Testo di partenza:
Con la costituzione di Eger garantì alla Chiesa tutti i diritti ed i possessi in Italia.
Per la corona di Germania dovette allearsi con Filippo II di Francia e contenderla ad Ottone IV; nel 1215 fu incoronato re di Germania ad Aquisgrana e confermò la sua devozione al papa, impegnandosi a condurre una crociata in Terrasanta.
Con la salita al soglio pontificio di Onorio III (1216) cominciò a non sentirsi più legato agli obblighi verso la chiesa; la crociata fu rinviata di anno in anno con pretesti vari.
Nel dicembre 1220 fu incoronato imperatore a Roma da Onorio III; all’incoronazione partecipò anche l’abate di Montecassino Stefano I, che ottenne, in seguito al passaggio dell’imperatore per S. Germano, la conferma della giurisdizione criminale. Subito dopo Federico dovette tenere a freno la ribellione dei comuni lombardi, aiutato, in ciò, da papa Onorio III e dal suo successore Gregorio IX (1227-1241); per contrastare il potere dei baroni ordinò, nel 1221, l’abbattimento di tutte le rocche costruite dopo il 1189; tra esse fu compresa anche la Rocca Janula di S. Germano (Cassino), che, benché edificata dall’abate Aligerno nella seconda metà del sec. X, fu distrutta nel 1126 e ricostruita dopo il 1189.
Nel 1224 furono abbattute parzialmente anche le mura di S. Germano per volere dell’imperatore; a lui più volte Montecassino dovette versare ingenti somme di danaro.
Nel 1225, 22 luglio, Federico II, di ritorno dalla Puglia, seguito da prelati del regno, si recò a S. Germano. Lì, nella chiesa maggiore, il 25 luglio, giurò di fare la crociata in Terrasanta entro due anni, pena la scomunica a lui ed alla sua terra; alla missione fu chiamato a contribuire anche l’abate di Montecassino che fornì 100 soldati armati e 1.100 once d’oro; ma la spedizione venne continuamente rinviata.

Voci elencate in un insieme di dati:

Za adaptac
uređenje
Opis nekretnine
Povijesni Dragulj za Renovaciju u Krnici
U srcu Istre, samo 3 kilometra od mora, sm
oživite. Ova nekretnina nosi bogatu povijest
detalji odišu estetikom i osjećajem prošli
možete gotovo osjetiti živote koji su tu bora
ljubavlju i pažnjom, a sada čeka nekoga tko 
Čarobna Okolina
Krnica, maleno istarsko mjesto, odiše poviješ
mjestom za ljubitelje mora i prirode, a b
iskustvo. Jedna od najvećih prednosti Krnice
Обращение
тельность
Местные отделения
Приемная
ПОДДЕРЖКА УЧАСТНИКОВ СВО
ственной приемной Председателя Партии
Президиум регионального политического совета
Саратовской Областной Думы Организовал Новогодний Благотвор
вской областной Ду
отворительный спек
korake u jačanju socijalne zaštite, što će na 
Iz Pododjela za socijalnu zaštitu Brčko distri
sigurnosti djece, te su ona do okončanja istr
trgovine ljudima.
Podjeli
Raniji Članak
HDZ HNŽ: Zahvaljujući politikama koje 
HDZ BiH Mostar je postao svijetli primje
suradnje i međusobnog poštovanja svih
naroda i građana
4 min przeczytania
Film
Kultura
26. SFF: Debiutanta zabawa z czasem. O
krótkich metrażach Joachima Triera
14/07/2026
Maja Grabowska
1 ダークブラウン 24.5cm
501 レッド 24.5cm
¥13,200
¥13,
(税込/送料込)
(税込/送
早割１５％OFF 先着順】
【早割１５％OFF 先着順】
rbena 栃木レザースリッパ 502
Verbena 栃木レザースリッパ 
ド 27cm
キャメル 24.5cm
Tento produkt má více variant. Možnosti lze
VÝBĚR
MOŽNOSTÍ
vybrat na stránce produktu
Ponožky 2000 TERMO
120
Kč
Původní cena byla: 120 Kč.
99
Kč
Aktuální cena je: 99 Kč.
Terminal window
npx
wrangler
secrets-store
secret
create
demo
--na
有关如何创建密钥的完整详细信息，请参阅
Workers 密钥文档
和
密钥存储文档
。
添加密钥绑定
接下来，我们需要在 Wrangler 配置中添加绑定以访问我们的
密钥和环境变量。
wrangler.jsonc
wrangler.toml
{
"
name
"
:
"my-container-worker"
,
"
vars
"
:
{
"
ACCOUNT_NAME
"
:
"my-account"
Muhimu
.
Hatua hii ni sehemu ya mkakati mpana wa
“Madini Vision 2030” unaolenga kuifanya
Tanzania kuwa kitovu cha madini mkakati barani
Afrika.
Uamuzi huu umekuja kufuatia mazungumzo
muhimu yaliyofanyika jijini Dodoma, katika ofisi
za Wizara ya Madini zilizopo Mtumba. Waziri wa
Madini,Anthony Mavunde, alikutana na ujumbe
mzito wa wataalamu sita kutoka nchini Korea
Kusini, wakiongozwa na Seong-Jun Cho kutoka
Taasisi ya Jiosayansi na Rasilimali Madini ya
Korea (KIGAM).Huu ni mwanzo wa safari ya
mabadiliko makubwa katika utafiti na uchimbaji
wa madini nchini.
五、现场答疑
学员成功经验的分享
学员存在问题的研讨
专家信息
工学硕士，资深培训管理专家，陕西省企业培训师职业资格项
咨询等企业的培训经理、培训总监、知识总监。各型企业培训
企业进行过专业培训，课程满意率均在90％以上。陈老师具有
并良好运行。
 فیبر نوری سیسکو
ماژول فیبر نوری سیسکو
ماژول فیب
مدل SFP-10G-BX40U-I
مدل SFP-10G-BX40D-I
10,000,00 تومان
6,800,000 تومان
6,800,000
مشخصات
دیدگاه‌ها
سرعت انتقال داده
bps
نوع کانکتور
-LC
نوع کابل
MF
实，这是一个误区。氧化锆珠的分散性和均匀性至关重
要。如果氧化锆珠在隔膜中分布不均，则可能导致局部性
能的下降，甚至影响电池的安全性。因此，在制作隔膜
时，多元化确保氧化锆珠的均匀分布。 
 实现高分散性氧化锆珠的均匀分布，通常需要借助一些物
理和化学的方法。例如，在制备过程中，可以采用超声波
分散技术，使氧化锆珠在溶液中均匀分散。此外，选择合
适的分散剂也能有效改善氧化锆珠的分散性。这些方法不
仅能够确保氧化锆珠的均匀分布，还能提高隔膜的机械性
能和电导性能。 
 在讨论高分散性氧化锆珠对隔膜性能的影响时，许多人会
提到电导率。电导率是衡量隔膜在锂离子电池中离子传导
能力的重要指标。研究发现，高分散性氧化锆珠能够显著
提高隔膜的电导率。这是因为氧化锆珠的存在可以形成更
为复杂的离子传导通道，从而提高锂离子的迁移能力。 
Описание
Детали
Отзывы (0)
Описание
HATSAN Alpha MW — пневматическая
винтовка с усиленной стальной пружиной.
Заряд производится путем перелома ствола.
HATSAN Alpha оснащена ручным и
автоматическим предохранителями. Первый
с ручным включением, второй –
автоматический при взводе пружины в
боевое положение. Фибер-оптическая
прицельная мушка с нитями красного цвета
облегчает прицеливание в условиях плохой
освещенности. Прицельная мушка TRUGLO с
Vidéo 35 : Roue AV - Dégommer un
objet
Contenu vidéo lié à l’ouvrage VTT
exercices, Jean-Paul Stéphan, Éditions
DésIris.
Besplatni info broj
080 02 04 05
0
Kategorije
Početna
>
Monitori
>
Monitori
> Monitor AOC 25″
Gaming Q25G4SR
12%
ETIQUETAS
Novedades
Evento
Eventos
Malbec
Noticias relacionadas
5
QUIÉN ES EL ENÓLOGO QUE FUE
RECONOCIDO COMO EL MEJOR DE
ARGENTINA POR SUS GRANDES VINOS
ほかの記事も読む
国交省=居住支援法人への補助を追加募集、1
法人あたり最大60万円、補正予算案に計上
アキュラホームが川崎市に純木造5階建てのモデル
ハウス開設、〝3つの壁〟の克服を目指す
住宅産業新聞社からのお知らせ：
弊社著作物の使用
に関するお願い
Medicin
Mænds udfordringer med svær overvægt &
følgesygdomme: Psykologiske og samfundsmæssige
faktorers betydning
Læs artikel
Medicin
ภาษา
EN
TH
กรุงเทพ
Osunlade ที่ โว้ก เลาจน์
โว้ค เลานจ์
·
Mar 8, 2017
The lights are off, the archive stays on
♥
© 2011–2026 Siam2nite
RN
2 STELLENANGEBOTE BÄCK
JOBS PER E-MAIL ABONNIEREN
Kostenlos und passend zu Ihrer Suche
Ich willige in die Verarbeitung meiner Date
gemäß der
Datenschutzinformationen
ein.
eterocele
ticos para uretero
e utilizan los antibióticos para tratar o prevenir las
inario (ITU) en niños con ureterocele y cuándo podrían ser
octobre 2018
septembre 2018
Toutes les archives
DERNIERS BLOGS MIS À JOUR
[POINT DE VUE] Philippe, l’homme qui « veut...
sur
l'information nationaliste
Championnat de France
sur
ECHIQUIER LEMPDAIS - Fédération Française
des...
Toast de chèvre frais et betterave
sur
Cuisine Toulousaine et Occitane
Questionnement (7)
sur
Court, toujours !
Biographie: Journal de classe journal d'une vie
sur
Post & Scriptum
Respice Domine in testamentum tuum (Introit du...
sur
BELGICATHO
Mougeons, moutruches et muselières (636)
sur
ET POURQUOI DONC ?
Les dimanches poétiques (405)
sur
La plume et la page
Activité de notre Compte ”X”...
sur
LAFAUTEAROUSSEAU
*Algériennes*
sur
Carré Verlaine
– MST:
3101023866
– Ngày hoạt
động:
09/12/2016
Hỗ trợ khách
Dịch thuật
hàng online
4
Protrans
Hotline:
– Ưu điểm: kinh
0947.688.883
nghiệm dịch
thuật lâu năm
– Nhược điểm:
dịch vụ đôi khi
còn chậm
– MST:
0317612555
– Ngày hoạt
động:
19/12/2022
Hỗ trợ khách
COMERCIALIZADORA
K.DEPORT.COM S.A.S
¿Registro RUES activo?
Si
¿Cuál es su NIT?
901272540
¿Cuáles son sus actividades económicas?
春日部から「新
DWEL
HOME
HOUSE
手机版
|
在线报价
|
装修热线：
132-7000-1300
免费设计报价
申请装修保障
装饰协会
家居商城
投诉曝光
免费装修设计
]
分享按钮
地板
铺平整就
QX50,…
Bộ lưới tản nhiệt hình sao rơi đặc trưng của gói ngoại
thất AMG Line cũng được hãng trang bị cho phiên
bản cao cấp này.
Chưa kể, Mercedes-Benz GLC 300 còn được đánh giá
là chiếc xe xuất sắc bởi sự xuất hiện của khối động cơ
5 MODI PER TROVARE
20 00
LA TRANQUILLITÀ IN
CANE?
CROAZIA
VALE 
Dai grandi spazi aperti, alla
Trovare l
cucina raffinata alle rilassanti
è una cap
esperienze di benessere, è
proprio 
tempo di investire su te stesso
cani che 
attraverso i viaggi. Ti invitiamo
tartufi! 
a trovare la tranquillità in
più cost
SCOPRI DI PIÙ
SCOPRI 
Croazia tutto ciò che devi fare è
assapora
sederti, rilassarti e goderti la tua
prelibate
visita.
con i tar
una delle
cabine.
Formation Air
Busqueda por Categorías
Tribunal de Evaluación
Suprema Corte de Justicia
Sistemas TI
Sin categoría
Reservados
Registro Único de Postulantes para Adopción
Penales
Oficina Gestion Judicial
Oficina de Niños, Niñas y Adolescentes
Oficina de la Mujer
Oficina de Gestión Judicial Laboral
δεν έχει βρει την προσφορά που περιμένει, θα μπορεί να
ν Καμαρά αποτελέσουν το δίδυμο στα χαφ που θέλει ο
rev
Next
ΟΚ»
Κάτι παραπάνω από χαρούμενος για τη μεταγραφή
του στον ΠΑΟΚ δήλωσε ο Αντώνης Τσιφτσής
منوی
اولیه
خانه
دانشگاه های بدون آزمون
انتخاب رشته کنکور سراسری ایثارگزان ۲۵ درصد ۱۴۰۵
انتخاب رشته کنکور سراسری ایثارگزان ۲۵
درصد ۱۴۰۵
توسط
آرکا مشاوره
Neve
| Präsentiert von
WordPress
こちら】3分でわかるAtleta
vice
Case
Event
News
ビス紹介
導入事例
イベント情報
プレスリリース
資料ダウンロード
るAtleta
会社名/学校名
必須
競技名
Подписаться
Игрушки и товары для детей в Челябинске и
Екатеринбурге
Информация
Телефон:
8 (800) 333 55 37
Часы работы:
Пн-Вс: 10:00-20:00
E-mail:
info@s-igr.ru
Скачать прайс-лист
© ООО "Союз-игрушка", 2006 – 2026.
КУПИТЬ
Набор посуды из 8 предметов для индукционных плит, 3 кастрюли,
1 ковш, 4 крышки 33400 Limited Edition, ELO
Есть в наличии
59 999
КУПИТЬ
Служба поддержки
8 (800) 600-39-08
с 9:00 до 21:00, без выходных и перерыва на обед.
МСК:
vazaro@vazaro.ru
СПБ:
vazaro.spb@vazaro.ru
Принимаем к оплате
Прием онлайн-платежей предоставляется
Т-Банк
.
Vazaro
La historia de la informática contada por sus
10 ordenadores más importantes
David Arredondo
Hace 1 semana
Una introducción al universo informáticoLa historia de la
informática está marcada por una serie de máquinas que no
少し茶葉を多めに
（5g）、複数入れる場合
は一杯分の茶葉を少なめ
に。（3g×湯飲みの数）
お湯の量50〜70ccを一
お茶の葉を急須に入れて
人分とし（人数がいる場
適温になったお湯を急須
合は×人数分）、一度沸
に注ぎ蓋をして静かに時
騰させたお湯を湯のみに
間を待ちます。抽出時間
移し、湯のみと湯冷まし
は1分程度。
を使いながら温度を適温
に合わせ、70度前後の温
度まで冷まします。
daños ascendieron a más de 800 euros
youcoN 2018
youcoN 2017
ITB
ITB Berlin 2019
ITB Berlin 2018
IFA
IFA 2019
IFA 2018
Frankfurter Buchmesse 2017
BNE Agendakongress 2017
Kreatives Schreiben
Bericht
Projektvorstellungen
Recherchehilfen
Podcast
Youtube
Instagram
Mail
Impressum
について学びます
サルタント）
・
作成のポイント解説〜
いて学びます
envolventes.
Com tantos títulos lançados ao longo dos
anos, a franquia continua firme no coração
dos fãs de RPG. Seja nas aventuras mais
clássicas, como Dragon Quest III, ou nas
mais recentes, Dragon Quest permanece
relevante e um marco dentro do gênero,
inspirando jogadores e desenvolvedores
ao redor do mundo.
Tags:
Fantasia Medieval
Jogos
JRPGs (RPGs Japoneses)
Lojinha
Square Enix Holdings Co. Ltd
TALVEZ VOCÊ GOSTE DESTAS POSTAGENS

I tuoi compiti:
• A. Elenca tutte le persone indicate per nome nel testo su Federico II, nell'ordine in cui compaiono.
• B. Ripeti per favore le righe dell'estratto, a partire dalla prima e fino alla riga che contiene "ственной приемной Председателя Партии", inclusa.

Soluzioni:
• A. Filippo II di Francia, Ottone IV, Onorio III, Stefano I, Federico II, Gregorio IX, Aligerno

• B.
Za adaptac
uređenje
Opis nekretnine
Povijesni Dragulj za Renovaciju u Krnici
U srcu Istre, samo 3 kilometra od mora, sm
oživite. Ova nekretnina nosi bogatu povijest
detalji odišu estetikom i osjećajem prošli
možete gotovo osjetiti živote koji su tu bora
ljubavlju i pažnjom, a sada čeka nekoga tko 
Čarobna Okolina
Krnica, maleno istarsko mjesto, odiše poviješ
mjestom za ljubitelje mora i prirode, a b
iskustvo. Jedna od najvećih prednosti Krnice
Обращение
тельность
Местные отделения
Приемная
ПОДДЕРЖКА УЧАСТНИКОВ СВО
ственной приемной Председателя Партии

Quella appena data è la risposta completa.